Often under intense pressure to produce a son, women seek to discover the sex of a foetus through ultrasound. The discovery of a female foetus can then lead to its abortion.

Sex selection can also take place before a pregnancy is established, or after the birth of a girl, through child neglect or infanticide, they add. Over decades, the practice has caused a sex-ratio imbalance in many countries particularly in South Asia, East Asia and Central Asia – with ratios in some places as high as 130 boys for every 100 girls.

Discrimination
"There is huge pressure on women to produce sons ... which not only directly affects women's reproductive decisions, with implications for their health and survival, but also puts women in a position where they must perpetuate the lower status of girls through son preference," they say.

"It is also women who have to bear the consequences of giving birth to an unwanted girl child. These consequences can include violence, abandonment, divorce or even death," according to the Office of the High Commissioner for Human Rights (OHCHR), the UN Population Fund (UNFPA), the UN Children's Fund (UNICEF), the UN Entity for Gender Equality and the Empowerment of Women (UN Women) and the World Health Organization (WHO).

The imbalance between the number of men and women owing to sex selection can in some areas lead to the trafficking of women for forced marriages from other regions or the sharing of brides among brothers, the agencies point out.

"Renewed and concerted efforts are needed by governments and civil society to address the deeply rooted gender discrimination which lies at the heart of sex selection," the experts noted.
These efforts to combat sex selection are good and important. But the UN also thinks Asia must preserve access to abortion.
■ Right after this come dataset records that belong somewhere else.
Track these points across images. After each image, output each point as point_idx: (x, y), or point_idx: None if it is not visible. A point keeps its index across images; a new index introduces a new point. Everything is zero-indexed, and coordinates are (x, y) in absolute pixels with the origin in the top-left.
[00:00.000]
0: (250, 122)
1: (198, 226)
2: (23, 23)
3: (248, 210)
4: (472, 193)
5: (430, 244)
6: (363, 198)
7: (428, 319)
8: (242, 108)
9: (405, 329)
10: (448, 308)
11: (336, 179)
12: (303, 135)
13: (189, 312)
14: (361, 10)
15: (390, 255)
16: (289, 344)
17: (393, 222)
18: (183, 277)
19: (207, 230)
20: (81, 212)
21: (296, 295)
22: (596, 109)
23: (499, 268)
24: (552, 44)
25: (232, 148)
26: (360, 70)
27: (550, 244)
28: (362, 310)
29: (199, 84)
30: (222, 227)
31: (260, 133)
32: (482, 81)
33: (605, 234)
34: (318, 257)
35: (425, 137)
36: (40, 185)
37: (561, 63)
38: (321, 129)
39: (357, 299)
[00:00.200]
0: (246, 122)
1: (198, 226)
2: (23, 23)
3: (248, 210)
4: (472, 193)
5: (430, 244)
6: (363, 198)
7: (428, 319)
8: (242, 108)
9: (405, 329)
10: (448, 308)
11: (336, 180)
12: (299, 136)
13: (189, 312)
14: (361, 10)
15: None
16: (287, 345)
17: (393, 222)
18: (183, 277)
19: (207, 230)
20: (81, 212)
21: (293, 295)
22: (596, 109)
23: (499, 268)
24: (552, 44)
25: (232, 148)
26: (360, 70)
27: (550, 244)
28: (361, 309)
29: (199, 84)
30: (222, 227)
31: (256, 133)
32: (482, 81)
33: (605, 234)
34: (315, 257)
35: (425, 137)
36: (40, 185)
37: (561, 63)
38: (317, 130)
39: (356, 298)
The document explains: "States have an obligation to ensure that these injustices are addressed without ... denying [women] access to needed services such as safe abortion ..." In other words, Asian countries shouldn't overreact by prohibiting abortion, which in general (when not used for sex selection) is permissible and may even be "necessary."
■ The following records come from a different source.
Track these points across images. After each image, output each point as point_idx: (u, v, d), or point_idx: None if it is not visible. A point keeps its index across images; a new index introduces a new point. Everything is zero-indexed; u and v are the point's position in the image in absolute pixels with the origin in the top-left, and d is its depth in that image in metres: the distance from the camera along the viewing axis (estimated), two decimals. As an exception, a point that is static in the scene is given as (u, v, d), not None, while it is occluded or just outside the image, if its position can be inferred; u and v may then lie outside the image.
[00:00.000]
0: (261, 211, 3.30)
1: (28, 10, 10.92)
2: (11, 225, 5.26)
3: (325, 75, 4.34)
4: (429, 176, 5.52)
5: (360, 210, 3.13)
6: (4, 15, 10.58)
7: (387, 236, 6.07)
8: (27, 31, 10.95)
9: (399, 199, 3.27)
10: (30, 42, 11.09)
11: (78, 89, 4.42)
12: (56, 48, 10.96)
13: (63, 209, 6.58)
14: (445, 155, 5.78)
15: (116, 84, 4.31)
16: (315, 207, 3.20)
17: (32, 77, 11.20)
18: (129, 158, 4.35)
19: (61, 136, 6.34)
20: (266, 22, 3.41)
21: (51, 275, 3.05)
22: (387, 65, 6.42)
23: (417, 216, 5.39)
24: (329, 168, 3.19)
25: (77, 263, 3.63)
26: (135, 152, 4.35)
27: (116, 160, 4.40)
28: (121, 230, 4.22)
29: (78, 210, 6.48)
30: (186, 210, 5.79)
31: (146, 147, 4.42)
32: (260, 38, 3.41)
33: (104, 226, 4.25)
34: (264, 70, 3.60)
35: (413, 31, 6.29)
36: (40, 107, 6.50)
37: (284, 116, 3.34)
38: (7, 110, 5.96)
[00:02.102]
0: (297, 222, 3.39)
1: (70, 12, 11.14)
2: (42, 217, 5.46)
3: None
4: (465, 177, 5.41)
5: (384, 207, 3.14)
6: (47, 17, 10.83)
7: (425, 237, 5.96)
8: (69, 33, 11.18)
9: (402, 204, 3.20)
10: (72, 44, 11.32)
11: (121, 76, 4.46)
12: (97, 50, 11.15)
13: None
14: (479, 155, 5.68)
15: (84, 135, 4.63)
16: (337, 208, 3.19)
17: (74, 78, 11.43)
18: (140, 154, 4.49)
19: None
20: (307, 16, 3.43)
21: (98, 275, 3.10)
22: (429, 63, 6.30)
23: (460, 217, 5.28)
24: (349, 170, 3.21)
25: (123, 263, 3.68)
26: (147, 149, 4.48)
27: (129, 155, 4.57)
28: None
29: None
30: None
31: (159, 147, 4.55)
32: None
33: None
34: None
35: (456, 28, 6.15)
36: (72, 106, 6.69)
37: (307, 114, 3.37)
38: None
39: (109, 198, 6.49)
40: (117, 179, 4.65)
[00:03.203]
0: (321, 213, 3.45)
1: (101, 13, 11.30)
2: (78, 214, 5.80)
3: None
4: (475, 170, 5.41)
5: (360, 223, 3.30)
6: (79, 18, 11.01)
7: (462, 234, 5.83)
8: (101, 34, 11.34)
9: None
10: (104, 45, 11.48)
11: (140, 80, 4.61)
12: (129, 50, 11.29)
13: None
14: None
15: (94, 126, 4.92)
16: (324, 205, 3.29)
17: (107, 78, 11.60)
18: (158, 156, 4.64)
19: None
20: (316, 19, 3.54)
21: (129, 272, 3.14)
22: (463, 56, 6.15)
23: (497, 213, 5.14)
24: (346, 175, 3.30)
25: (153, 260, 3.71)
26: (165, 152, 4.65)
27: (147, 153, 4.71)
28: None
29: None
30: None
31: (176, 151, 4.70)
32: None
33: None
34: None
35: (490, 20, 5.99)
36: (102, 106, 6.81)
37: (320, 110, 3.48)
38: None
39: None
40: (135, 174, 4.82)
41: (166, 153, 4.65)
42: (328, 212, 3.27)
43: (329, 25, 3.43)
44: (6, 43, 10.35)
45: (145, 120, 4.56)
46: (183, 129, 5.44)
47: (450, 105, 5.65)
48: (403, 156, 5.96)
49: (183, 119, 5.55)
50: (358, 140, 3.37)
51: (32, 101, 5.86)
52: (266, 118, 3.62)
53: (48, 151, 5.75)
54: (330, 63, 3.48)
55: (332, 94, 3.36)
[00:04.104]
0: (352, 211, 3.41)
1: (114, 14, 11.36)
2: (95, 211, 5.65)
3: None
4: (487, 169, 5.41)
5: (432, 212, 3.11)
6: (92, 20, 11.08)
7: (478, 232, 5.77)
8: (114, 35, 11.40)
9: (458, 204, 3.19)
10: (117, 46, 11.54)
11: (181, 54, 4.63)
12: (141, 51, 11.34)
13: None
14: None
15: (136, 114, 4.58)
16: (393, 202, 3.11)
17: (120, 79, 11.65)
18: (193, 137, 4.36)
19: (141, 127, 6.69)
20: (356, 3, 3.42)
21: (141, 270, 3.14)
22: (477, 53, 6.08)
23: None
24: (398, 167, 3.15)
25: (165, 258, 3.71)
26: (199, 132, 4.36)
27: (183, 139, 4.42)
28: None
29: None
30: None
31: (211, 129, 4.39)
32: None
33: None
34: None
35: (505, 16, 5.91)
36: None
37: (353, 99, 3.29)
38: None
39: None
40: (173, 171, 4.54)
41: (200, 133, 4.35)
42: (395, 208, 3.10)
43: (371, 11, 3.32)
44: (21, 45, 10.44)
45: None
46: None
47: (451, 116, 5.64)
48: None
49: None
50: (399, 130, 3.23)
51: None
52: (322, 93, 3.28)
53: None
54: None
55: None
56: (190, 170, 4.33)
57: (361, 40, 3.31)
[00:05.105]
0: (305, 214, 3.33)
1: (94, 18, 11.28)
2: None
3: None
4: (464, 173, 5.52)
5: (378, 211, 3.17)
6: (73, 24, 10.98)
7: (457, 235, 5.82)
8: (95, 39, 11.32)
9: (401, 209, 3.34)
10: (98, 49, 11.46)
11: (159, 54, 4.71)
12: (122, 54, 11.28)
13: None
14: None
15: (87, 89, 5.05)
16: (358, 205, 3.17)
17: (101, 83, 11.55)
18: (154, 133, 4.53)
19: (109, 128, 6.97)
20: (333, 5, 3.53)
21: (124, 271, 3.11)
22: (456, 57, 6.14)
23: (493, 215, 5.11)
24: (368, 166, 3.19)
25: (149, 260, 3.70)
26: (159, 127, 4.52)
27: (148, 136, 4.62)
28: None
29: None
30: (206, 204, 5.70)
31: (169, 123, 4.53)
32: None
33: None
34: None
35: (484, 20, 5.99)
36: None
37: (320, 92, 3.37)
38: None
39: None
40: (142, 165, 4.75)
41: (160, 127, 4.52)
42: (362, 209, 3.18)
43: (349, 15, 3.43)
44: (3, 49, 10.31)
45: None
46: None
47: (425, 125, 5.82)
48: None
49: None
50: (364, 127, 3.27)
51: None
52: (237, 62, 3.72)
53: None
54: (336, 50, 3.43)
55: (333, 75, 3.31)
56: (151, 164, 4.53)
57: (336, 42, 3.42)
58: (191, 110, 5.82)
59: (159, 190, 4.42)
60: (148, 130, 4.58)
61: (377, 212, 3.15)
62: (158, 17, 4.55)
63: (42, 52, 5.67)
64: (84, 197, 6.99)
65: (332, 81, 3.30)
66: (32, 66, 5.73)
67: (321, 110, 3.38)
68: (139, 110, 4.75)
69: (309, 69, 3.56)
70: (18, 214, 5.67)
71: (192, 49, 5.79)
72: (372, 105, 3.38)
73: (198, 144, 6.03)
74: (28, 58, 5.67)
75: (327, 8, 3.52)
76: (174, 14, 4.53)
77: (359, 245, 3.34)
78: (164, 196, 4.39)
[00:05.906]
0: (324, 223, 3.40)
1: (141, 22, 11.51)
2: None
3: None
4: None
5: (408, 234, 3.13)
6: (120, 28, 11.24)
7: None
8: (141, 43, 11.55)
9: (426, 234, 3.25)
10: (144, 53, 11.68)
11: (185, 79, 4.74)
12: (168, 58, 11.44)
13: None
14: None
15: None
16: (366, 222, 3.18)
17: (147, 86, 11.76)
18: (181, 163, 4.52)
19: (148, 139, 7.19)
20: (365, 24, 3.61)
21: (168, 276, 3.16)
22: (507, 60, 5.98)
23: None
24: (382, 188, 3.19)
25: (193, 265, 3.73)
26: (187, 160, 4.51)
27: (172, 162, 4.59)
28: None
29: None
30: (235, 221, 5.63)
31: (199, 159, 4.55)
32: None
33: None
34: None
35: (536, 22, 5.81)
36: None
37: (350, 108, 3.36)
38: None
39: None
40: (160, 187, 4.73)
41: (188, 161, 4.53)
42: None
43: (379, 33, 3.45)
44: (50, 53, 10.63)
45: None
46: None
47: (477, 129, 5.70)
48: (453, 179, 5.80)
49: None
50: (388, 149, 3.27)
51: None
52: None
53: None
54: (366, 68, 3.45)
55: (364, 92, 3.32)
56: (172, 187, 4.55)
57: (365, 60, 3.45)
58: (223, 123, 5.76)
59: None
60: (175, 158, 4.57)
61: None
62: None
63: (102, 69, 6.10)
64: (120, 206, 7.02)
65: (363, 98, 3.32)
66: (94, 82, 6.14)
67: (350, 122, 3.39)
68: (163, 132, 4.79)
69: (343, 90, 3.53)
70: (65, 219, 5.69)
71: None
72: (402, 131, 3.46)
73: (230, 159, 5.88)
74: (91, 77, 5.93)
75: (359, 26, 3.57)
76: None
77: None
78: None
So: According to the UN, abortion in general is okay (for reasons ranging from convenience, economics, relationship troubles, etc.), but abortion for one particular reason (sex selection, e.g., wanting a boy instead of a girl) is presumably wrong. Does this view make sense?

"[I]f the human fetus has no moral status, then sex-selection abortion would seem as permissible as other forms of abortion," writes Christopher Kaczor in his recent book The Ethics of Abortion. On the other hand, if the unborn is a valuable human being -- if sex-selection abortion is the killing of a real someone based solely on her gender -- then all abortions are unjust, for they are all the killing of real someones.

Perhaps a pro-choice advocate could argue that sex selection is wrong because of its harmful social consequences. But that doesn't make sex-selection abortion wrong in itself. We can conceive of hypothetical societies in which sex selection would not have damaging consequences (for example, a society in which sex selection actually helps maintain a healthy male-female ratio).

What makes sex-selection abortion so wrong is what makes abortion in general wrong. If you have serious ethical qualms about the discriminatory killing of sex-selection abortion -- as all of us should -- then you probably should have serious qualms about abortion in general.